Brian Malte, the national policy director for the Brady Campaign to prevent gun violence, said getting a gun is far too easy in Florida - and added that private firearm sales do not require any background checks at all.

“The corporate gun lobby seems to use Florida as their example, and unfortunately we’ve seen what that example has produced, including George Zimmerman, who had a history of violence and an arrest record and yet was able to carry a concealed gun,” Mr Malte said, referring to the neighbourhood watch volunteer who fatally shot unarmed black teenager Trayvon Martin in 2012.

“Florida is certainly no shining example of gun laws.”

Background checks

Former Florida Department of Law Enforcement Commissioner Gerald Bailey believes the state gets it right on firearms. He ran the agency which conducts background checks for gun purchases.

“I’ve had an opportunity to look at what a lot of states are doing. Florida is ahead of the pack with what they’re doing with firearms,” Mr Bailey said. “It works as well in Florida as it does anywhere else.”

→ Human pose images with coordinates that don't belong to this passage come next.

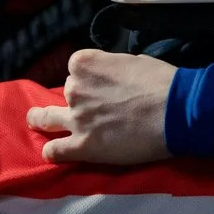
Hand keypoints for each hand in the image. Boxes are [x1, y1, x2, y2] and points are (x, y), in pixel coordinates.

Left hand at [25, 49, 175, 163]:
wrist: (176, 112)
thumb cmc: (162, 82)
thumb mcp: (133, 61)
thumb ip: (112, 68)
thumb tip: (112, 78)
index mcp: (85, 64)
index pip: (77, 68)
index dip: (90, 78)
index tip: (103, 85)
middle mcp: (75, 89)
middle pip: (67, 92)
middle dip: (78, 99)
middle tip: (94, 107)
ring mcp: (76, 118)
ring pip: (46, 118)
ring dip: (41, 119)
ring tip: (37, 122)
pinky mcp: (83, 146)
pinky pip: (56, 150)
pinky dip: (53, 152)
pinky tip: (52, 153)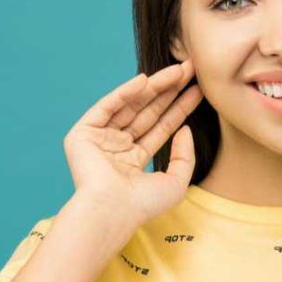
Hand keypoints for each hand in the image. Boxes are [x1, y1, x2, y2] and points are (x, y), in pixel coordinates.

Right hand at [62, 59, 204, 222]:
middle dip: (169, 90)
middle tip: (191, 70)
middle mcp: (115, 147)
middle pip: (148, 111)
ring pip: (131, 105)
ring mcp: (99, 139)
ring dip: (154, 86)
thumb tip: (185, 128)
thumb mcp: (176, 181)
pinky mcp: (83, 133)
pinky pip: (107, 106)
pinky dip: (125, 92)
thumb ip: (185, 156)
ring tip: (178, 70)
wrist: (112, 211)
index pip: (161, 127)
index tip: (198, 90)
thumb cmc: (143, 204)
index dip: (180, 108)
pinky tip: (146, 79)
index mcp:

Of course, some of the disqualifying issues, like mental health and substance abuse, would have to be self-reported if there is no record of the problem.

Mr Bailey said people cannot be denied a gun just because other people think they’re mentally ill.

“Not in a free society,” he said.

“There has to be some sort of determination that that person is mentally incompetent.”

Florida also requires training and a background check before someone can get a licence to carry a gun in public - but very few people are denied.

There are about 1.6 million concealed weapons permit holders in the state. In the past 19 years, only 24,713 applications have been denied, and 17,557 of those were because the application was not filled out properly, and not necessarily because the applicant did not qualify.

Former agriculture commissioner Charlie Bronson, who ran the agency which issues the permits, does not believe gun laws need to be changed.

He said assault rifles like the AR-15 Omar Mateen used in the Orlando attacks are also used for legitimate purposes.

“People use AR-15s to hunt deer, to hunt hogs, to hunt all kinds of game,” he said.

“Think of the over one million people that have them and have never misused them, and they want to do away with certain aspects of the gun permitting or buying weapons because of one person’s lawlessness.”

Mateen bought his gun legally at the St Lucie Shooting Centre.

Gun store owner Ed Henson said Mateen passed a full background check, and that if he had not bought the guns from him, he would have purchased them somewhere else.

Mr Henson told reporters outside his business that he is sorry an “evil person” had bought the guns from his shop.